Un petit coup d'Amy Winehouse de bon matin ?
— Wow ! Wow ! Wow ! C'est quoi ce boucan de bon matin ? Philippine !
— Oh, tu es debout !
Bien sûr ! Qui ne se réveillerait pas avec ça tapant dans les oreilles ?
— Pourquoi t'as mis le son à fond ? Y a des gens qui dorment de bon matin, putain.
— J'avais envie. Pourquoi ? Ça te pose un problème ?
— Un problème ? Oui, je veux dormir. Ça sera trop te demander de baisser le volume ?
— Non, demande pour voir ?
Vas-y, lève les yeux au ciel coco, je t'ai vu.
— Aurais-tu la grande gentillesse de baisser le son, s'il te plaît, Philippine ?
— Hmmm, commencé-je en faisant mine de réfléchir. Non.
Je crois qu'entre toi et moi, il est temps de recadrer les choses.
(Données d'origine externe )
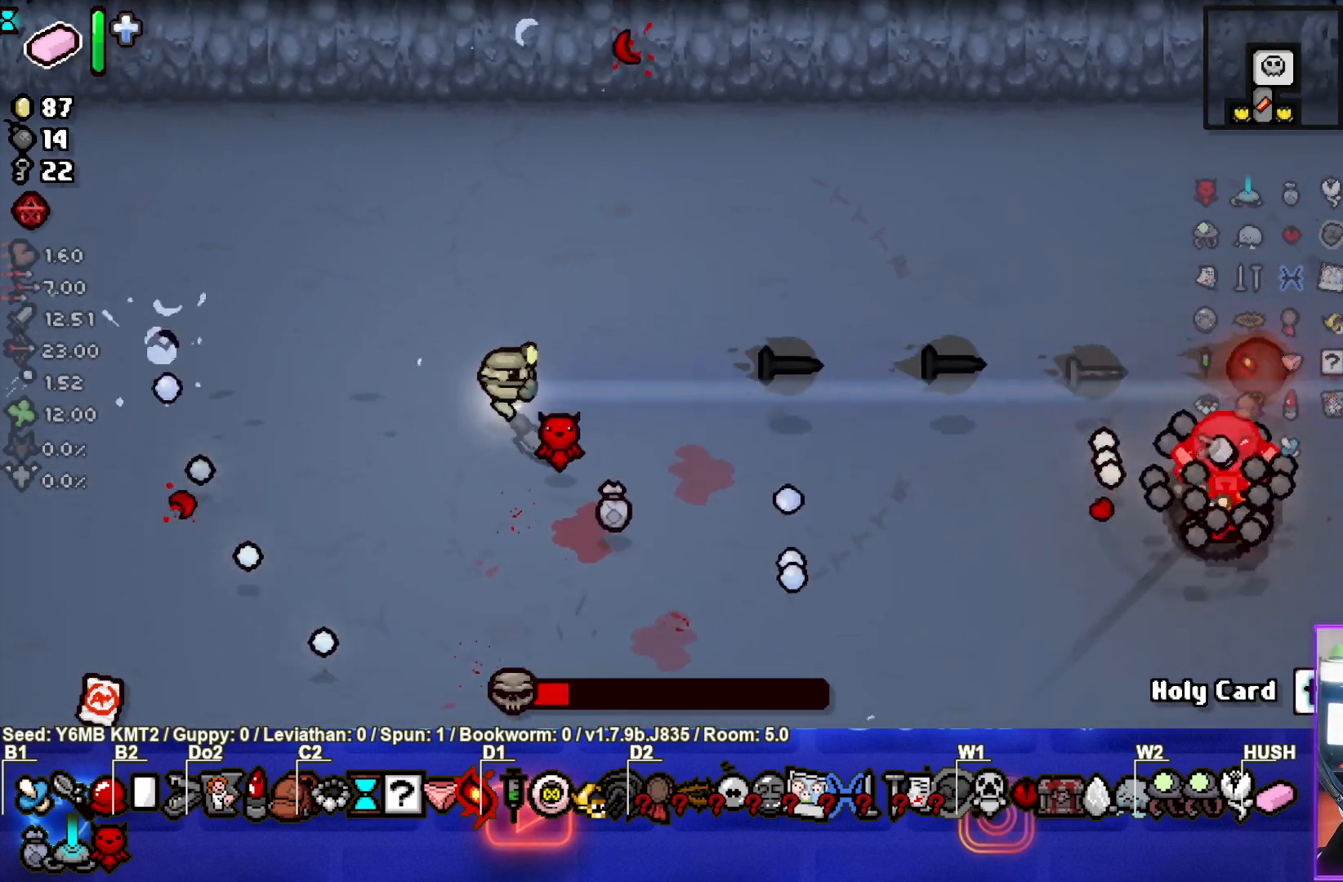
{"buttons": [], "left_stick": "down", "events": [[183, "left_stick", "left"], [450, "left_stick", "down"]]}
Pendant trop longtemps j'ai joué selon tes règles et je me suis abaissée à tes caprices, maintenant, c'est à ton tour.
— Non ? Et je peux savoir pourquoi ? Je viens pourtant de te le demander gentiment.
— Et alors ? Rien ne m'oblige à me plier à ta demande. Pas envie.
— Écoute, t'as un truc contre moi ? Je t'ai fait quelque chose ?
— Rien. Tu n'es pas le centre de mon univers, Olivier, faut te calmer. Nombriliste, va.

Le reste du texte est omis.